Sonuç olarak sizlere naçizane tavsiyem; ilk satırlarda yer vermiş olduğunuz sağlığınızda ivazsız olarak eşinize, çocuğunuza, anne/babanıza vs. vereceğiz veya ortak edeceğiniz değerlerde dikkatli olunuz. Elektronik ortamda bunların kontrolü, tespiti zannedildiği kadar zor ve zahmetli değildir. Ölüm biz insanlar içindir, malum dünya malı ise dünyada kalmaktadır.
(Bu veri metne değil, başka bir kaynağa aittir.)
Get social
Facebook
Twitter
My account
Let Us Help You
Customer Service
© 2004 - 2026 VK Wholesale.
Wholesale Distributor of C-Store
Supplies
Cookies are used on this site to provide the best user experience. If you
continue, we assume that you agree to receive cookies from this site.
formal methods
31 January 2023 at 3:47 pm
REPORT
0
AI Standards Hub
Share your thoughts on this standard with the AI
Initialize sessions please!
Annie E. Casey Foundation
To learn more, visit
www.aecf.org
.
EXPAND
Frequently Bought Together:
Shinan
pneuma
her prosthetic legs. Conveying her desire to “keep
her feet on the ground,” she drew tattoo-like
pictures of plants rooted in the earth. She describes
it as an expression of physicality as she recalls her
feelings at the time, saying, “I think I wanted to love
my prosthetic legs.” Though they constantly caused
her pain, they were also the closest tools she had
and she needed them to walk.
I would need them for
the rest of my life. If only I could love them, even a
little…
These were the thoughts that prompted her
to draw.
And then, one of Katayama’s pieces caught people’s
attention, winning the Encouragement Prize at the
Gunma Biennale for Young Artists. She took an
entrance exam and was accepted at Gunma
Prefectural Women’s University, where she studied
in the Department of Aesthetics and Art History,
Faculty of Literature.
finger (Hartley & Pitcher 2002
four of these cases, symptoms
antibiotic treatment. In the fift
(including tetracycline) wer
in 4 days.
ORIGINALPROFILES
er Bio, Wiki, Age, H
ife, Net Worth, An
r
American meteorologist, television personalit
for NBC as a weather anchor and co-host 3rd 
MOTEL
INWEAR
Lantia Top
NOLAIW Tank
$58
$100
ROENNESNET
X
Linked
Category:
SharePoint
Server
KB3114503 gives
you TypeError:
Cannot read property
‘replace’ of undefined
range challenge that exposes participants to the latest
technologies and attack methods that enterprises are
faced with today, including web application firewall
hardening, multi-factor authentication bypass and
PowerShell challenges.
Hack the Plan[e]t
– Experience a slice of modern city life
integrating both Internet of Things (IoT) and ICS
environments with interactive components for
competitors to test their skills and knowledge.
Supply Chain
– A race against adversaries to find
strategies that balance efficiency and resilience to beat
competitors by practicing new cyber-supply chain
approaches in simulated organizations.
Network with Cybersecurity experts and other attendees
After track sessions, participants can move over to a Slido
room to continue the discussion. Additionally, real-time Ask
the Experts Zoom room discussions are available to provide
Geride kalanların bu menkul ve gayrimenkulleri tasarruf edebilmeleri için veraset ve intikal vergisi beyannamelerini er ya da geç vermeleri gerekmektedir. Tabii zamanında verilmesi gerek sizin gerekse de mali idarenin avantajına olacaktır. Fakat yazıma müteakip sizinde böyle bir durumunuz var ise bir an evvel beyannameyi vermenizde fayda olacaktır, malum zaman geçtikçe mirasçıları toplamak zorlaşacaktır. Biz bunu nasıl yapabiliriz derseniz de işi ehline (Mali Müşavir) danışmakta yarar var der, saygılar sunarım, hoşça kalın.